A persistent ~30s skew between Hatched and your handler signals NTP drift
on your host — fix the clock rather than widening the tolerance.

## Delivery log

Every delivery — successful or failed — is recorded in
`webhook_delivery_logs` with:

- The masked request URL
- The signed raw payload
- Response status + body excerpt
- Attempt number
- Duration

Dashboard → Developers → Webhook deliveries surfaces this log per endpoint.
The SDK exposes it via `client.webhooks.deliveries({ endpointId })`.

## Health alerts and digest emails

Hatched rolls the delivery log into a customer-scoped health summary:

- `GET /webhook-configs/health` is available from the Webhooks settings surface
  and is not gated by analytics packaging.
- `GET /analytics/webhooks` returns the same contract for analytics dashboards
  and CSV exports.
- The summary includes active endpoint count, success rate, recent failures,
  retries in the last 24 hours, top failing events, alert severity, recommended
  action, and the last digest timestamp.
- A worker sweep runs hourly and sends at most one webhook health digest email
  per workspace per UTC day while delivery is degraded or has recent failures.

The digest links back to Settings → Webhooks so an operator can inspect recent
deliveries and replay the affected event after fixing the receiver.

## Dead-letter handling

Failed deliveries stay in the log indefinitely (retention follows the
customer's data retention setting, default 90 days). The operator can:

1. Inspect the response body to debug the handler.
2. Click **Replay** in the dashboard, or call
   `client.webhooks.replay(endpointId, deliveryId)`, after fixing the endpoint.
3. Bulk-replay a date range when migrating to a new endpoint.

There is no separate DLQ — the delivery log _is_ the DLQ.

## Cause webhooks

The `cause.threshold_reached` event uses a parallel delivery system that
ships per-cause webhook URLs configured in the dashboard, rather than the
customer-wide endpoints. Same signing envelope and same replay window, but a
different retry curve — 3 attempts (initial + 2 retries) with +1s/+4s backoff,
dispatched inline rather than via the BullMQ queue.
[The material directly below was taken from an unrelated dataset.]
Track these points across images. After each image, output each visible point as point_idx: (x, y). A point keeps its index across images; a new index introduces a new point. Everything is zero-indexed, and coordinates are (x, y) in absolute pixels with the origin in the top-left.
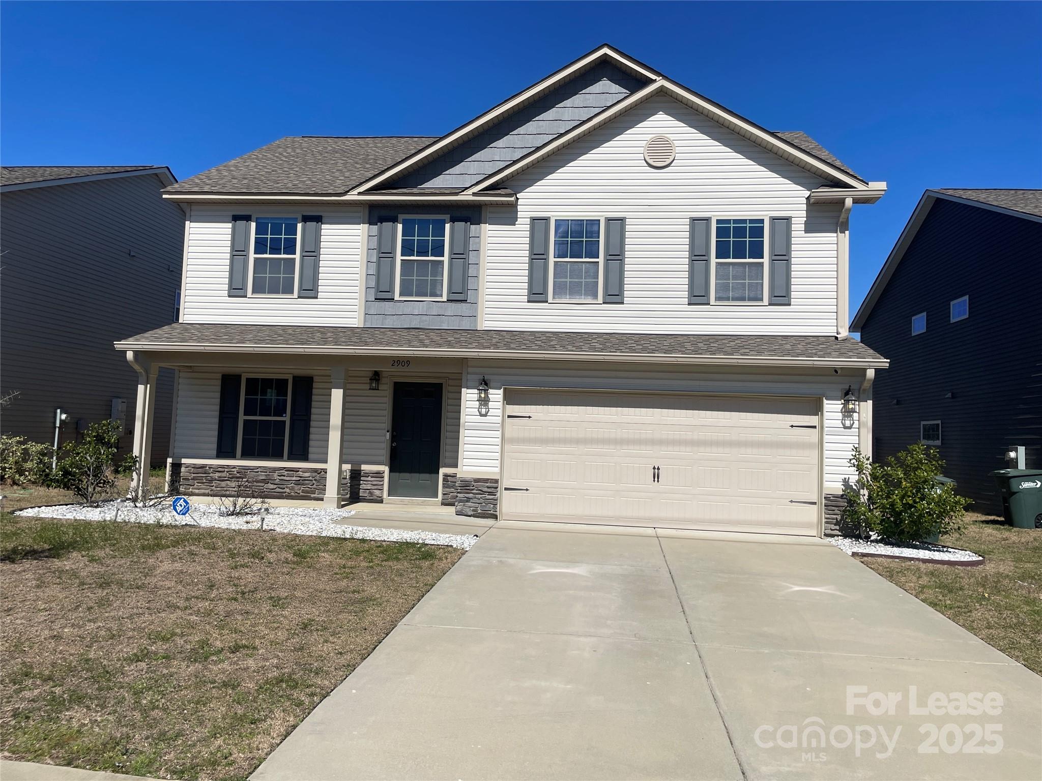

The
[webhook payloads reference](/docs/reference/webhook-payloads#cause-threshold-reached)
covers the wire format.

## What this means for your handler

In summary, your endpoint needs three guarantees and one habit:

1. **Idempotent** — `X-Hatched-Delivery` dedupe before any side effect.
2. **Signature-verifying** — never trust the body before checking the HMAC.
3. **Fast** — acknowledge with `2xx` within 10s; queue slow work.
4. **Observable** — log the delivery id and response status so you can
   correlate platform-side dashboard entries with your own traces.

Get those right and the platform handles the rest.